Source document:
Experts and researchers discuss cases ranging from foam, lung, skin and liver disease at Quantim workshop
The Quantim workshop in March brought together early researchers and specialists in imaging techniques. The goal was to examine data from five cases ranging from lungs, skin, liver disease and foams, build networks and develop collaborations.
During the workshop, the researchers presented their data to the specialists, who examined it, posed questions, and suggested ways to analyse and work with the material.
– The researchers have the data and the questions. But they need tools to extract images and reflect the information correctly. For example to look at how the distribution of blood changes in the vessel. The specialist can help them with this, by looking at the data, discussing methods and applying them, says Rajmund Mokso, researcher at MAX IV Laboratory, and Solid Mechanics Department, LTH.
He says that there were two clear aims with the workshop. One was to move forward with the cases, for example develop some numbers that tell you something about the study of the lung, skin disease or foam, or to visualise the experiments by developing a pipeline or work flow. The second, maybe more important aim, was to establish collaborations and agreements between the researchers (biologists) and the image analysis specialists.
– How should they collaborate to get further results and workable images? How do we work to get trial results? They need to decide how to move forward, what type of analysis needs to be done, and set up networks.
Vedrana Andersen Dahl, who works with image analysis and geometric modelling at Technical University of Denmark, agrees on the need for further collaborations.
– I was very excited to see which tools the people in the workshop are using in practice. What are they using when they analyse volumes? It’s a short time, two days, but I think it’s important to start a collaboration, and this workshop makes it possible. It’s enough time to determine if the approach is promising.

Problems to solve:
1. Answer these from the workshop article:
(a) In which month was the workshop held?
(b) How long did the workshop last?
(c) Where does Vedrana Andersen Dahl work?
2. Please say whether each statement agrees with the workshop article, answering yes or no and quoting the words that decide it.
(a) The workshop looked at data from five cases.
(b) Rajmund Mokso works at the Technical University of Denmark.
(c) The specialists presented their data to the researchers.
3. Write out the part of the workshop article that opens with the words containing "He says that" and closes with "image analysis specialists.".
The entries that come next are not needed.

Records supplied:
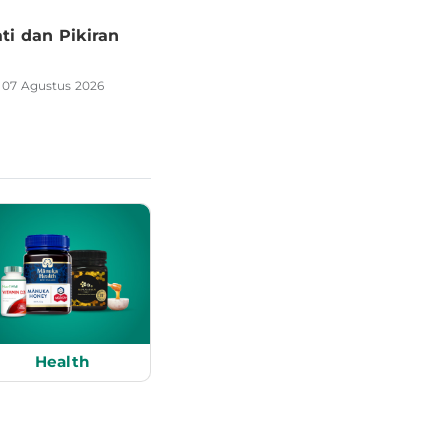
i dan Pikiran
•
07 Agustus 2026
Ditulis oleh
Herzanindya Maulianti
06 Agus
Health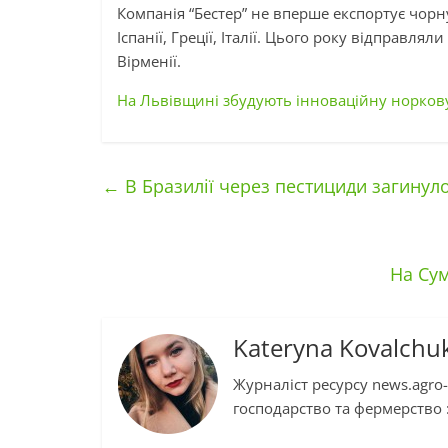
Компанія “Бестер” не вперше експортує чорну 
Іспанії, Греції, Італії. Цього року відправля
Вірменії.
На Львівщині збудують інноваційну норков
←
В Бразилії через пестициди загинуло
На Су
Kateryna Kovalchu
Журналіст ресурсу news.agro-
господарство та фермерство :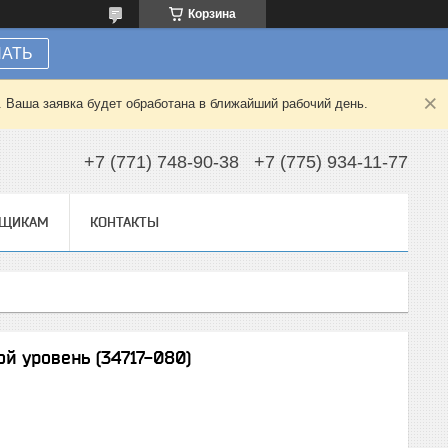
Корзина
НАТЬ
. Ваша заявка будет обработана в ближайший рабочий день.
+7 (771) 748-90-38
+7 (775) 934-11-77
ВЩИКАМ
КОНТАКТЫ
й уровень (34717-080)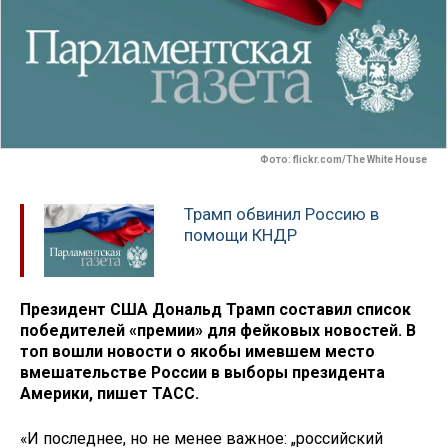
Фото: flickr.com/The White House
Трамп обвинил Россию в
помощи КНДР
Президент США Дональд Трамп составил список
победителей «премии» для фейковых новостей. В
топ вошли новости о якобы имевшем место
вмешательстве России в выборы президента
Америки, пишет ТАСС.
«И последнее, но не менее важное: „российский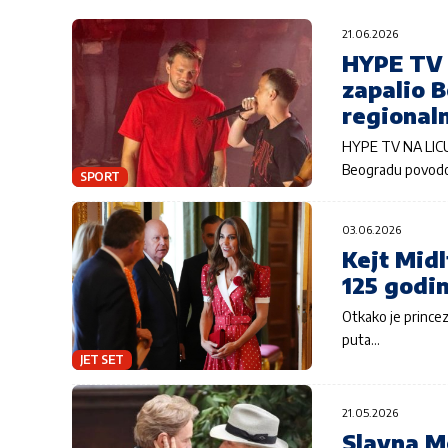
21.06.2026
HYPE TV 
zapalio 
regional
HYPE TV NA LICU 
Beogradu povodo
SPORT
03.06.2026
Kejt Midl
125 godin
Otkako je princez
puta…
JET SET
21.05.2026
Slavna Me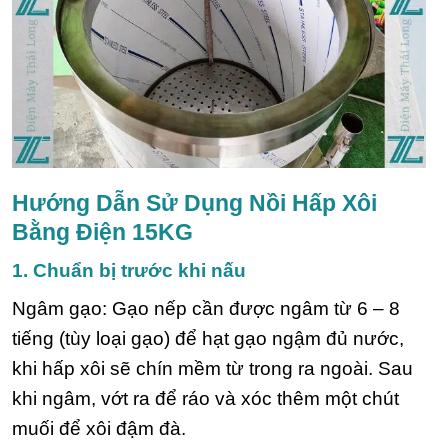
Hướng Dẫn Sử Dụng Nồi Hấp Xôi
Bằng Điện 15KG
1. Chuẩn bị trước khi nấu
Ngâm gạo: Gạo nếp cần được ngâm từ 6 – 8
tiếng (tùy loại gạo) để hạt gạo ngậm đủ nước,
khi hấp xôi sẽ chín mềm từ trong ra ngoài. Sau
khi ngâm, vớt ra để ráo và xóc thêm một chút
muối để xôi đậm đà.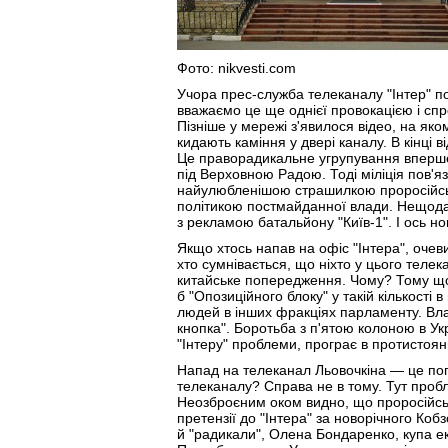
Фото: nikvesti.com
Учора прес-служба телеканалу "Інтер" п
вважаємо це ще однієї провокацією і спро
Пізніше у мережі з'явилося відео, на яко
кидають каміння у двері каналу. В кінці
Це праворадикальне угрупування вперше 
під Верховною Радою. Тоді міліція пов'яз
найулюбленішою страшилкою проросійськи
політикою постмайданної влади. Нещодав
з рекламою батальйону "Киї
в-1
". І ось н
Якщо хтось напав на офіс "Інтера", очев
хто сумнівається, що ніхто у цього теле
китайське попередження. Чому? Тому що
б "Опозиційного блоку" у такій кількості
людей в інших фракціях парламенту. Влад
кнопка". Боротьба з п'ятою колоною в Ук
"Інтеру" проблеми, програє в протистоя
Напад на телеканал Льовочкіна — це пог
телеканалу? Справа не в тому. Тут проб
Неозброєним оком видно, що проросійсь
претензії до "Інтера" за новорічного Коб
й "радикали", Олена Бондаренко, купа е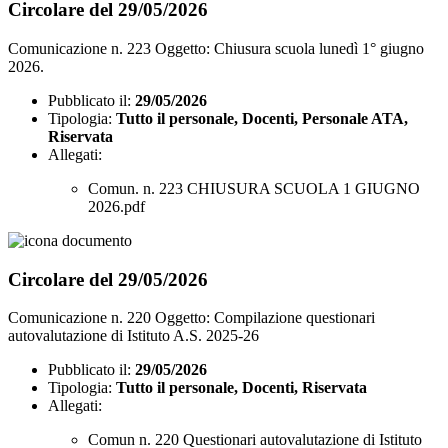
Circolare del 29/05/2026
Comunicazione n. 223 Oggetto: Chiusura scuola lunedì 1° giugno
2026.
Pubblicato il:
29/05/2026
Tipologia:
Tutto il personale, Docenti, Personale ATA,
Riservata
Allegati:
Comun. n. 223 CHIUSURA SCUOLA 1 GIUGNO
2026.pdf
Circolare del 29/05/2026
Comunicazione n. 220 Oggetto: Compilazione questionari
autovalutazione di Istituto A.S. 2025-26
Pubblicato il:
29/05/2026
Tipologia:
Tutto il personale, Docenti, Riservata
Allegati:
Comun n. 220 Questionari autovalutazione di Istituto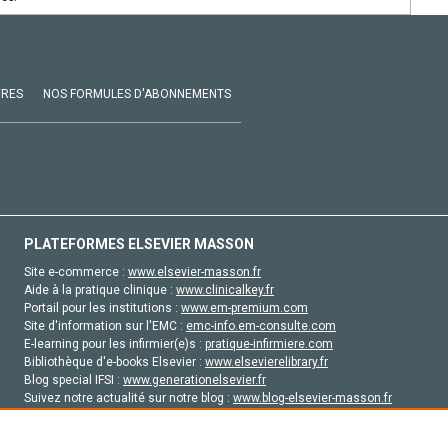
VRES
NOS FORMULES D'ABONNEMENTS
PLATEFORMES ELSEVIER MASSON
Site e-commerce :
www.elsevier-masson.fr
Aide à la pratique clinique :
www.clinicalkey.fr
Portail pour les institutions :
www.em-premium.com
Site d'information sur l'EMC :
emc-info.em-consulte.com
E-learning pour les infirmier(e)s :
pratique-infirmiere.com
Bibliothèque d'e-books Elsevier :
www.elsevierelibrary.fr
Blog special IFSI :
www.generationelsevier.fr
Suivez notre actualité sur notre blog :
www.blog-elsevier-masson.fr
Site d'emploi en santé :
emploisante.com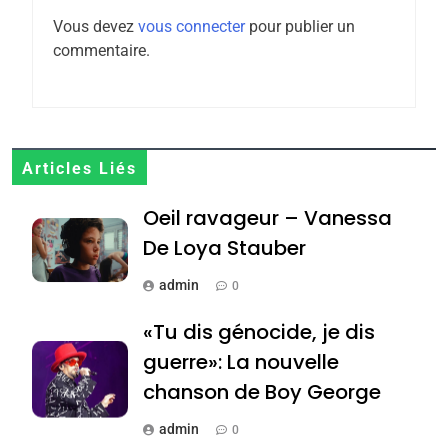
l’antisémitisme
Vous devez
vous connecter
pour publier un
6
commentaire.
FIÈRE, DIGNE ET RÉSILIENTE :
POURQUOI JE REVENDIQUE
MA JUDAÏTE par Thérèse
ISRAÉL
JUDAISME
Zrihen-Dvir
7
Articles Liés
CE QUI NOUS MANQUE –
Oeil ravageur – Vanessa
Jacques Hadida
De Loya Stauber
JUDAISME
admin
0
8
Maroc : Les amandes de
«Tu dis génocide, je dis
Tafraout, le miel de Tadla
guerre»: La nouvelle
Azilal consacrés produits
DAFINA
MAROC
chanson de Boy George
du terroir
1
admin
0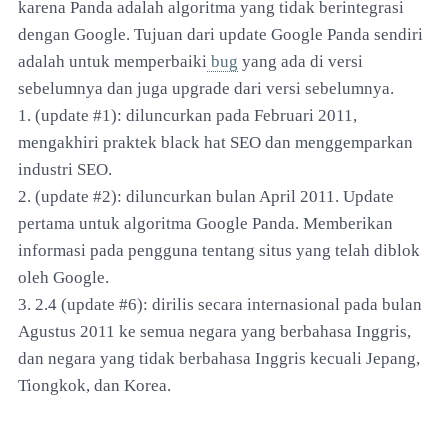
karena Panda adalah algoritma yang tidak berintegrasi
dengan Google. Tujuan dari update Google Panda sendiri
adalah untuk memperbaiki
bug
yang ada di versi
sebelumnya dan juga upgrade dari versi sebelumnya.
1. (update #1): diluncurkan pada Februari 2011,
mengakhiri praktek black hat SEO dan menggemparkan
industri SEO.
2. (update #2): diluncurkan bulan April 2011. Update
pertama untuk algoritma Google Panda. Memberikan
informasi pada pengguna tentang situs yang telah diblok
oleh Google.
3. 2.4 (update #6): dirilis secara internasional pada bulan
Agustus 2011 ke semua negara yang berbahasa Inggris,
dan negara yang tidak berbahasa Inggris kecuali Jepang,
Tiongkok, dan Korea.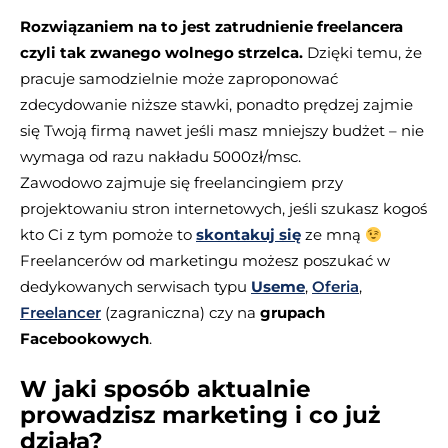
Rozwiązaniem na to jest zatrudnienie freelancera
czyli tak zwanego wolnego strzelca.
Dzięki temu, że
pracuje samodzielnie może zaproponować
zdecydowanie niższe stawki, ponadto prędzej zajmie
się Twoją firmą nawet jeśli masz mniejszy budżet – nie
wymaga od razu nakładu 5000zł/msc.
Zawodowo zajmuje się freelancingiem przy
projektowaniu stron internetowych, jeśli szukasz kogoś
kto Ci z tym pomoże to
skontakuj się
ze mną
Freelancerów od marketingu możesz poszukać w
dedykowanych serwisach typu
Useme
,
Oferia
,
Freelancer
(zagraniczna) czy na
grupach
Facebookowych
.
W jaki sposób aktualnie
prowadzisz marketing i co już
działa?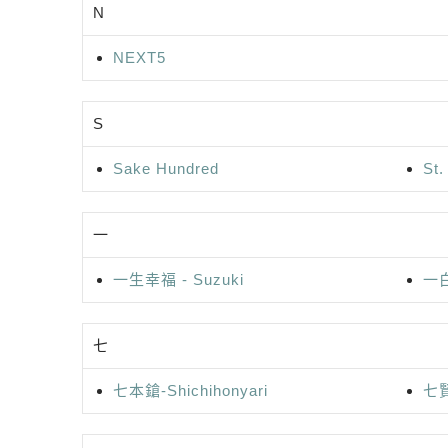
N
NEXT5
S
Sake Hundred
St.
一
一生幸福 - Suzuki
一白
七
七本鎗-Shichihonyari
七賢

Written responses:
1.
(a) March
(b) Two days
(c) Technical University of Denmark

2.
(a) Yes: "The goal was to examine data from five cases"
(b) No: "Rajmund Mokso, researcher at MAX IV Laboratory, and Solid Mechanics Department, LTH"
(c) No: "the researchers presented their data to the specialists"

3.
He says that there were two clear aims with the workshop. One was to move forward with the cases, for example develop some numbers that tell you something about the study of the lung, skin disease or foam, or to visualise the experiments by developing a pipeline or work flow. The second, maybe more important aim, was to establish collaborations and agreements between the researchers (biologists) and the image analysis specialists.